I do remain cautious about saying "never". After all, I have posted on this very site about my aversion as a youngster to Bach's choral music, especially the Cantatas, which today make up a large portion of my listening pleasure time, and I have collected several complete sets of the Cantatas, with a sense that one can never have enough of Bach's Cantatas. And there -- I've used that word "never" again. Shucks.


----------



## drmdjones

Please correct me if I'm wrong, but isn't this the Orchestral Music forum?


----------



## Bulldog

drmdjones said:


> Please correct me if I'm wrong, but isn't this the Orchestral Music forum?


Yes, it is. This thread is on the wrong sub-forum, but don't let that stop you from posting here.


----------



## Clouds Weep Snowflakes

Bulldog said:


> Yes, it is. This thread is on the wrong sub-forum, but don't let that stop you from posting here.


Can a mod please move it?
Anyway, this one is really good, almost as it was taken from a horror movie:


----------



## Guest

Is there a more appropriate thread for discussion of Bach Organ Works? If so let me know.

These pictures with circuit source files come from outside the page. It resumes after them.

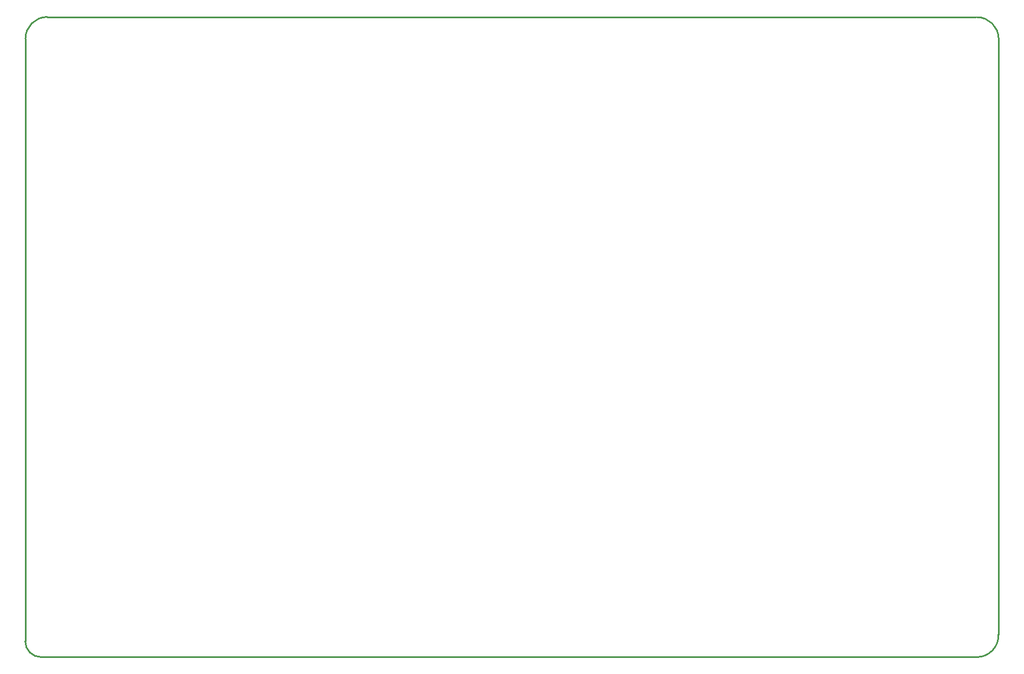
<source format=gko>
G04*
G04 #@! TF.GenerationSoftware,Altium Limited,Altium Designer,20.0.9 (164)*
G04*
G04 Layer_Color=16711935*
%FSLAX25Y25*%
%MOIN*%
G70*
G01*
G75*
%ADD10C,0.01000*%
D10*
X280503Y-207500D02*
G03*
X293509Y-193798I-103J13122D01*
G01*
X293622Y164878D02*
G03*
X280500Y178000I-13122J0D01*
G01*
X-292605Y-198004D02*
G03*
X-283100Y-207500I9555J58D01*
G01*
X-279506Y178122D02*
G03*
X-292500Y165000I128J-13122D01*
G01*
X-279384Y178000D02*
X280000D01*
X293500Y-194063D02*
Y164500D01*
X-283100Y-207500D02*
X280000D01*
X-292605Y-198004D02*
Y164895D01*
M02*

</source>
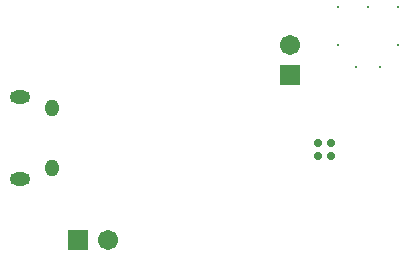
<source format=gbs>
%FSTAX23Y23*%
%MOIN*%
%SFA1B1*%

%IPPOS*%
%ADD62O,0.045401X0.057212*%
%ADD63O,0.069023X0.043433*%
%ADD64R,0.067055X0.067055*%
%ADD65C,0.067055*%
%ADD66R,0.067055X0.067055*%
%ADD67C,0.008000*%
%ADD68C,0.027685*%
%LNcore_prototype_1-1*%
%LPD*%
G54D62*
X03568Y02981D03*
Y03178D03*
G54D63*
X03461Y02942D03*
Y03217D03*
G54D64*
X0436Y0329D03*
G54D65*
X0436Y0339D03*
X03755Y0274D03*
G54D66*
X03655Y0274D03*
G54D67*
X0452Y0339D03*
Y03515D03*
X0472Y0339D03*
Y03515D03*
X0462D03*
X0466Y03315D03*
X0458D03*
G54D68*
X04453Y03064D03*
X04496D03*
X04453Y03021D03*
X04496D03*
M02*
</source>
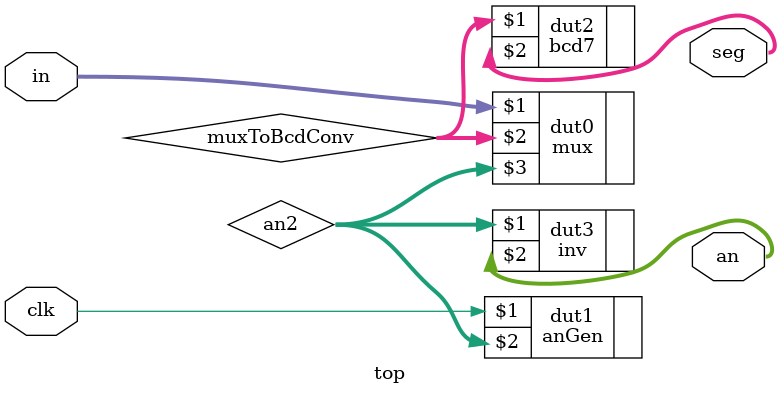
<source format=v>
`timescale 1ns / 1ps


module top( in, clk, an, seg );

input [15:0] in;

input clk;

output [3:0] an;

output [6:0] seg;

wire [1:0] an2;

wire [1:0] anToMux, anToInv;

wire [3:0] muxToBcdConv;

mux dut0 (in, muxToBcdConv, an2 ); 

anGen dut1( clk, an2 );

bcd7 dut2( muxToBcdConv, seg );

inv dut3( an2, an );


endmodule

</source>
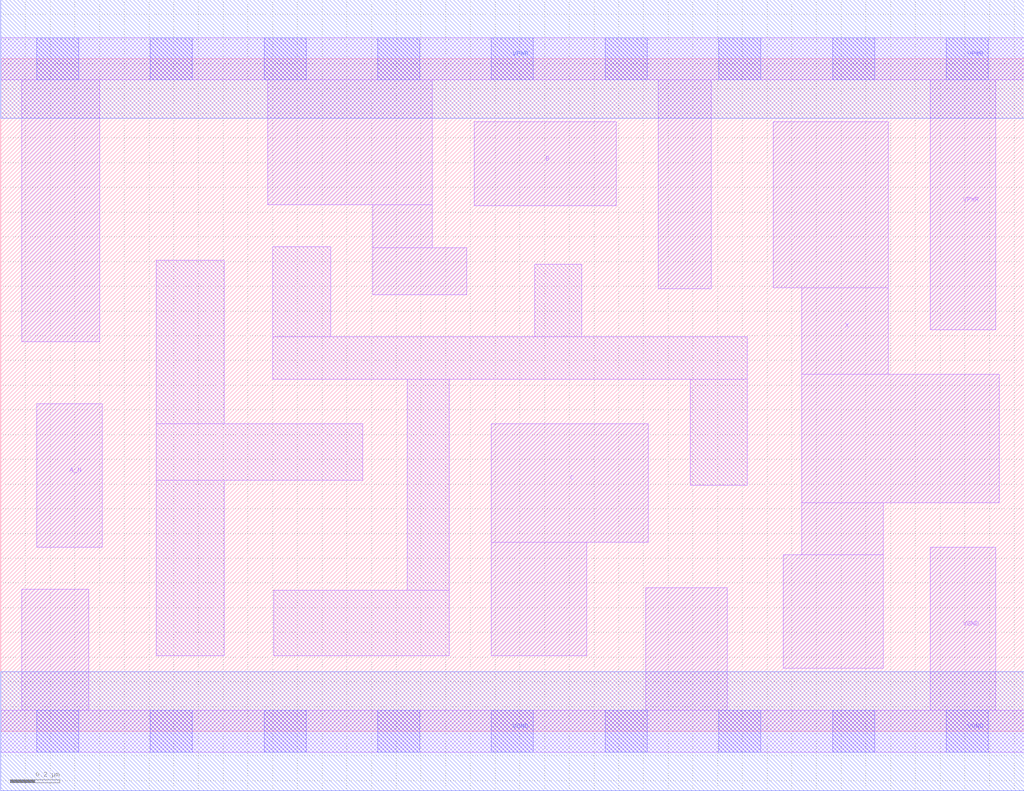
<source format=lef>
# Copyright 2020 The SkyWater PDK Authors
#
# Licensed under the Apache License, Version 2.0 (the "License");
# you may not use this file except in compliance with the License.
# You may obtain a copy of the License at
#
#     https://www.apache.org/licenses/LICENSE-2.0
#
# Unless required by applicable law or agreed to in writing, software
# distributed under the License is distributed on an "AS IS" BASIS,
# WITHOUT WARRANTIES OR CONDITIONS OF ANY KIND, either express or implied.
# See the License for the specific language governing permissions and
# limitations under the License.
#
# SPDX-License-Identifier: Apache-2.0

VERSION 5.7 ;
  NAMESCASESENSITIVE ON ;
  NOWIREEXTENSIONATPIN ON ;
  DIVIDERCHAR "/" ;
  BUSBITCHARS "[]" ;
UNITS
  DATABASE MICRONS 200 ;
END UNITS
PROPERTYDEFINITIONS
  MACRO maskLayoutSubType STRING ;
  MACRO prCellType STRING ;
  MACRO originalViewName STRING ;
END PROPERTYDEFINITIONS
MACRO sky130_fd_sc_hdll__and3b_2
  CLASS CORE ;
  FOREIGN sky130_fd_sc_hdll__and3b_2 ;
  ORIGIN  0.000000  0.000000 ;
  SIZE  4.140000 BY  2.720000 ;
  SYMMETRY X Y R90 ;
  SITE unithd ;
  PIN A_N
    ANTENNAGATEAREA  0.138600 ;
    DIRECTION INPUT ;
    USE SIGNAL ;
    PORT
      LAYER li1 ;
        RECT 0.145000 0.745000 0.410000 1.325000 ;
    END
  END A_N
  PIN B
    ANTENNAGATEAREA  0.138600 ;
    DIRECTION INPUT ;
    USE SIGNAL ;
    PORT
      LAYER li1 ;
        RECT 1.915000 2.125000 2.490000 2.465000 ;
    END
  END B
  PIN C
    ANTENNAGATEAREA  0.138600 ;
    DIRECTION INPUT ;
    USE SIGNAL ;
    PORT
      LAYER li1 ;
        RECT 1.985000 0.305000 2.370000 0.765000 ;
        RECT 1.985000 0.765000 2.620000 1.245000 ;
    END
  END C
  PIN VGND
    ANTENNADIFFAREA  0.693600 ;
    DIRECTION INOUT ;
    USE SIGNAL ;
    PORT
      LAYER li1 ;
        RECT 0.000000 -0.085000 4.140000 0.085000 ;
        RECT 0.085000  0.085000 0.355000 0.575000 ;
        RECT 2.610000  0.085000 2.940000 0.580000 ;
        RECT 3.760000  0.085000 4.025000 0.745000 ;
      LAYER mcon ;
        RECT 0.145000 -0.085000 0.315000 0.085000 ;
        RECT 0.605000 -0.085000 0.775000 0.085000 ;
        RECT 1.065000 -0.085000 1.235000 0.085000 ;
        RECT 1.525000 -0.085000 1.695000 0.085000 ;
        RECT 1.985000 -0.085000 2.155000 0.085000 ;
        RECT 2.445000 -0.085000 2.615000 0.085000 ;
        RECT 2.905000 -0.085000 3.075000 0.085000 ;
        RECT 3.365000 -0.085000 3.535000 0.085000 ;
        RECT 3.825000 -0.085000 3.995000 0.085000 ;
      LAYER met1 ;
        RECT 0.000000 -0.240000 4.140000 0.240000 ;
    END
  END VGND
  PIN VPWR
    ANTENNADIFFAREA  0.940900 ;
    DIRECTION INOUT ;
    USE SIGNAL ;
    PORT
      LAYER li1 ;
        RECT 0.000000 2.635000 4.140000 2.805000 ;
        RECT 0.085000 1.575000 0.400000 2.635000 ;
        RECT 1.080000 2.130000 1.745000 2.635000 ;
        RECT 1.505000 1.765000 1.885000 1.955000 ;
        RECT 1.505000 1.955000 1.745000 2.130000 ;
        RECT 2.660000 1.790000 2.875000 2.635000 ;
        RECT 3.760000 1.625000 4.025000 2.635000 ;
      LAYER mcon ;
        RECT 0.145000 2.635000 0.315000 2.805000 ;
        RECT 0.605000 2.635000 0.775000 2.805000 ;
        RECT 1.065000 2.635000 1.235000 2.805000 ;
        RECT 1.525000 2.635000 1.695000 2.805000 ;
        RECT 1.985000 2.635000 2.155000 2.805000 ;
        RECT 2.445000 2.635000 2.615000 2.805000 ;
        RECT 2.905000 2.635000 3.075000 2.805000 ;
        RECT 3.365000 2.635000 3.535000 2.805000 ;
        RECT 3.825000 2.635000 3.995000 2.805000 ;
      LAYER met1 ;
        RECT 0.000000 2.480000 4.140000 2.960000 ;
    END
  END VPWR
  PIN X
    ANTENNADIFFAREA  0.498000 ;
    DIRECTION OUTPUT ;
    USE SIGNAL ;
    PORT
      LAYER li1 ;
        RECT 3.125000 1.795000 3.590000 2.465000 ;
        RECT 3.165000 0.255000 3.570000 0.715000 ;
        RECT 3.240000 0.715000 3.570000 0.925000 ;
        RECT 3.240000 0.925000 4.040000 1.445000 ;
        RECT 3.240000 1.445000 3.590000 1.795000 ;
    END
  END X
  OBS
    LAYER li1 ;
      RECT 0.630000 0.305000 0.905000 1.015000 ;
      RECT 0.630000 1.015000 1.465000 1.245000 ;
      RECT 0.630000 1.245000 0.905000 1.905000 ;
      RECT 1.100000 1.425000 3.020000 1.595000 ;
      RECT 1.100000 1.595000 1.335000 1.960000 ;
      RECT 1.105000 0.305000 1.815000 0.570000 ;
      RECT 1.645000 0.570000 1.815000 1.425000 ;
      RECT 2.160000 1.595000 2.350000 1.890000 ;
      RECT 2.790000 0.995000 3.020000 1.425000 ;
  END
  PROPERTY maskLayoutSubType "abstract" ;
  PROPERTY prCellType "standard" ;
  PROPERTY originalViewName "layout" ;
END sky130_fd_sc_hdll__and3b_2

</source>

I listened to three recordings of Bach's Prelude and Fugue BWV248, "The Wedge."

The Alain digital set









The Weinberg set









The Andra Isoir set









For many years the Alain set has been my reference, but I must admit I enjoyed the Isoir set most of all. Wonderful clarity of line, whereas Alain tended towards the clamorous. I don't know whether to attribute that to registration, the instrument, or the recording technique. I think Isoir may become my new reference.


----------



## Art Rock

Baron Scarpia said:


> Is there a more appropriate thread for discussion of Bach Organ Works?


I think you've already found it, but for the others, there is one: here.

I'm closing this thread - we don't need two no matter how good these works are.


----------